BGH, 31.01.2012 - 3 StR 453/11 - Anforderungen an die Strafzumessung i.R. eines Tötungsdelikts bei Vorliegen alkoholischer Intoxikation und verminderter Steuerungsfähigkeit wegen erheblicher affektiver Erregung

Bundesgerichtshof
Beschl. v. 31.01.2012, Az.: 3 StR 453/11
Gericht: BGH
Entscheidungsform: Beschluss
Datum: 31.01.2012
Referenz: JurionRS 2012, 11050
Aktenzeichen: 3 StR 453/11
 

Verfahrensgang:

vorgehend:

LG Hildesheim - 08.09.2011

Fundstelle:

NStZ-RR 2012, 169

Verfahrensgegenstand:

Versuchter Mord u.a.

Redaktioneller Leitsatz:

  1. 1.

    Die Art der Tatausführung darf einem Angeklagten nur dann ohne Abstriche strafschärfend zur Last gelegt werden, wenn sie in vollem Umfang vorwerfbar ist, nicht aber, wenn ihre Ursache in einer von ihm nicht oder nur eingeschränkt zu vertretenen geistigseelischen Beeinträchtigung liegt.

  2. 2.

    Die strafschärfende Erwägung, der Angeklagte habe sich zunächst nicht durch einen Dritten von der Fortsetzung seiner Tritte abhalten lassen, ist rechtsfehlerhaft, wenn ihm dadurch vorgeworfen wird, vom Versuch nicht freiwillig zurückgetreten zu sein.

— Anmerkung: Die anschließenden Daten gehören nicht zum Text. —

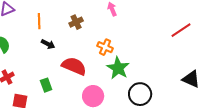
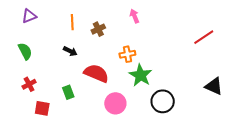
orange line: (39, 21) -> (72, 22), moved
orange cross: (105, 47) -> (127, 54), turned -35

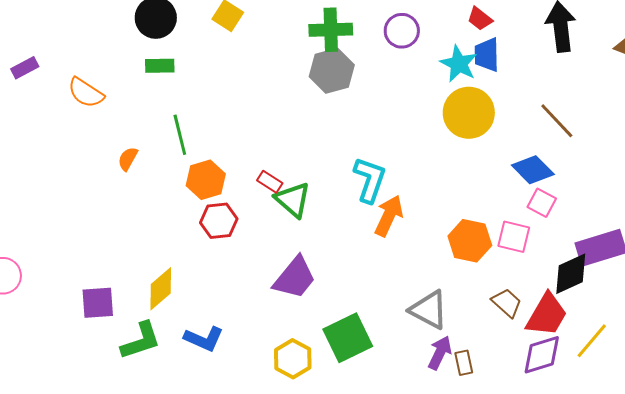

Der 3. Strafsenat des Bundesgerichtshofs hat nach Anhörung des Beschwerdeführers und des Generalbundesanwalts - zu 2. auf dessen Antrag - am 31. Januar 2012 gemäß § 349 Abs. 2 und 4 StPO einstimmig beschlossen:

Tenor:

  1. 1.

    Auf die Revision des Angeklagten wird das Urteil des Landgerichts Hildesheim vom 8. September 2011 mit den Feststellungen aufgehoben

    1. a)

      im Einzelstrafausspruch zur Tat 1 der Urteilsgründe,

    2. b)

      im Ausspruch über die Gesamtfreiheitsstrafe und

    3. c)

      im Ausspruch über die Dauer des Vorwegvollzugs der Strafe vor Vollziehung der Maßregel.

      Im Umfang der Aufhebung wird die Sache zu neuer Verhandlung und Entscheidung, auch über die Kosten des Rechtsmittels und die dem Nebenkläger dadurch entstandenen notwendigen Auslagen, an eine andere Strafkammer des Landgerichts zurückverwiesen.

  2. 2.

    Die weitergehende Revision wird verworfen.